J.-F. Leger est en lice pour le Prix des Auteurs Inconnus, dans la catégorie « littérature blanche ». Sa réaction quand il a su qu’il était sélectionné pour le Prix :
C’est parti pour une interview autour de son parcours, de son œuvre, et de Danse, danse, montagne agile, son livre en lice !
Danse, danse, montagne agile, n’est pas votre premier livre et un autre l’a déjà suivi. Comment êtes-vous venu à l’écriture ?
J’ai toujours aimé les livres. L’objet. Que l’on regarde avec respect et émotion, que l’on prend puis tient dans sa main, qui vous fait vivre mille aventures, vous fait comprendre mille et une choses sur vous, le monde qui vous entoure, la vie.
J’ai donc toujours lu. Et bien souvent écrit… quelques lignes. Je rêvais d’écrire un livre, un vrai, puis un autre. Mais le quotidien l’emportait, le temps manquait. Combien furent commencés et s’arrêtaient à un titre, quelques paragraphes, au plus un premier chapitre.
Pourtant, une idée, une saynète vécue, l’observation d’un paysage ou d’un visage se gravaient dans ma mémoire avec l’envie de développer. Plus tard… Une intrigue s’installait… Et il y a quelques années, les circonstances le favorisant, j’ai pris le temps de raconter une histoire complète, d’écrire mon premier roman.
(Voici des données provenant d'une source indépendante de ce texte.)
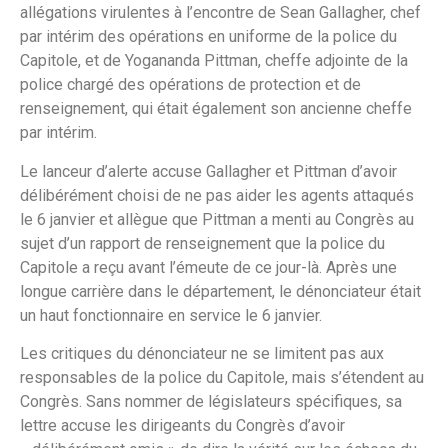
allégations virulentes à l’encontre de Sean Gallagher, chef
par intérim des opérations en uniforme de la police du
Capitole, et de Yogananda Pittman, cheffe adjointe de la
police chargé des opérations de protection et de
renseignement, qui était également son ancienne cheffe
par intérim.
Le lanceur d’alerte accuse Gallagher et Pittman d’avoir
délibérément choisi de ne pas aider les agents attaqués
le 6 janvier et allègue que Pittman a menti au Congrès au
sujet d’un rapport de renseignement que la police du
Capitole a reçu avant l’émeute de ce jour-là. Après une
longue carrière dans le département, le dénonciateur était
un haut fonctionnaire en service le 6 janvier.
Les critiques du dénonciateur ne se limitent pas aux
responsables de la police du Capitole, mais s’étendent au
Congrès. Sans nommer de législateurs spécifiques, sa
lettre accuse les dirigeants du Congrès d’avoir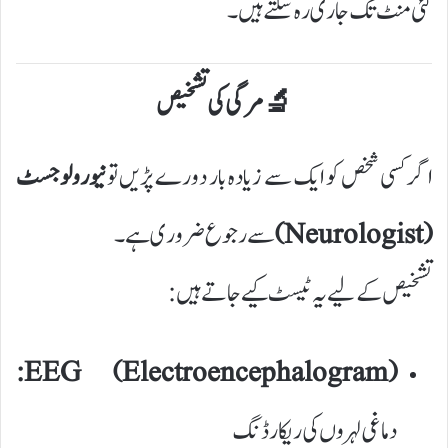
کئی منٹ تک جاری رہ سکتے ہیں۔
🔬 مرگی کی تشخیص
اگر کسی شخص کو ایک سے زیادہ بار دورے پڑیں تو
نیورولوجسٹ
(Neurologist)
سے رجوع ضروری ہے۔
تشخیص کے لیے یہ ٹیسٹ کیے جاتے ہیں:
EEG (Electroencephalogram):
دماغی لہروں کی ریکارڈنگ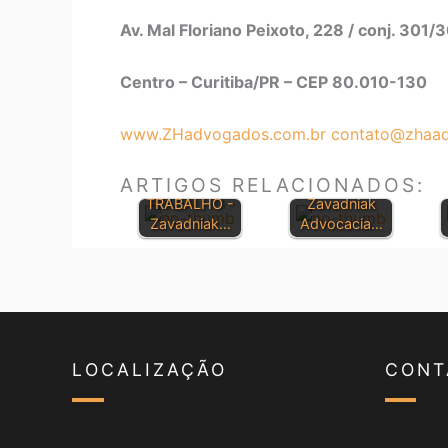
Av. Mal Floriano Peixoto, 228 / conj. 301/
Centro – Curitiba/PR – CEP 80.010-130
PRINCIPAIS
www.ZHadvogados.com.br
contato@zhaad
CONSOLIDAÇ
LEIS
ÃO DAS LEIS
TRABALHIST
ARTIGOS RELACIONADOS:
DO
AS -
TRABALHO -
Zavadniak
Zavadniak…
Advocacia…
LOCALIZAÇÃO
CONT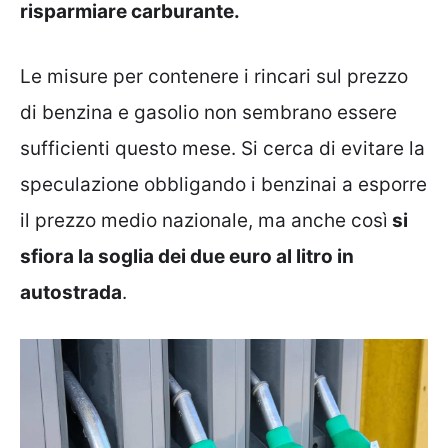
risparmiare carburante.
Le misure per contenere i rincari sul prezzo
di benzina e gasolio non sembrano essere
sufficienti questo mese. Si cerca di evitare la
speculazione obbligando i benzinai a esporre
il prezzo medio nazionale, ma anche così
si
sfiora la soglia dei due euro al litro in
autostrada
.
Il a été beaucoup repris, corrigé, modifié. C’était Danse, danse, montagne agile. La première version méritait d’être sérieusement retravaillée (et peut-être maintenant encore !), c’est pourquoi j’en ai écrit un deuxième, Un curieux grain de sable. Qui a été le premier publié.
Vous prenez donc vos sources d’inspiration dans le quotidien, autour de vous ?
Oui. Un paysage, une scène, une réflexion, une attitude, un comportement. Un fait anodin qui parait déplacé dans une situation donnée et qui peut donner lieu au développement d’une intrigue, qui, parfois, peut être farfelue ou irréaliste. Ce peut être également des thèmes que j’ai envie de traiter, qu’il faut alors mettre en situation. En fait, la vie ! Avec ce que l’on voit, que l’on sent ou que l’on devine.
Vous avez aussi parlé de l’importance de la lecture dans votre parcours. Y a-t-il des auteurs dont vous vous sentez particulièrement proche ?
J’ai la conviction que je ne serais pas le même si je n’avais pas lu, notamment au sortir de l’adolescence, Camus, Zola, Hermann Hesse (et en particulier Narcisse et Goldmund) et peut-être que je n’aurais pas cette appétence pour l’écriture si je n’avais pas éprouvé une sensation luxuriante et jubilatoire en lisant L’amour au temps du choléra de Gabriel Garcia Marques ou L’après-midi bleu de William Boyd. Ah ! Serai-je un jour capable d’écrire une œuvre inspirant de tels qualificatifs ?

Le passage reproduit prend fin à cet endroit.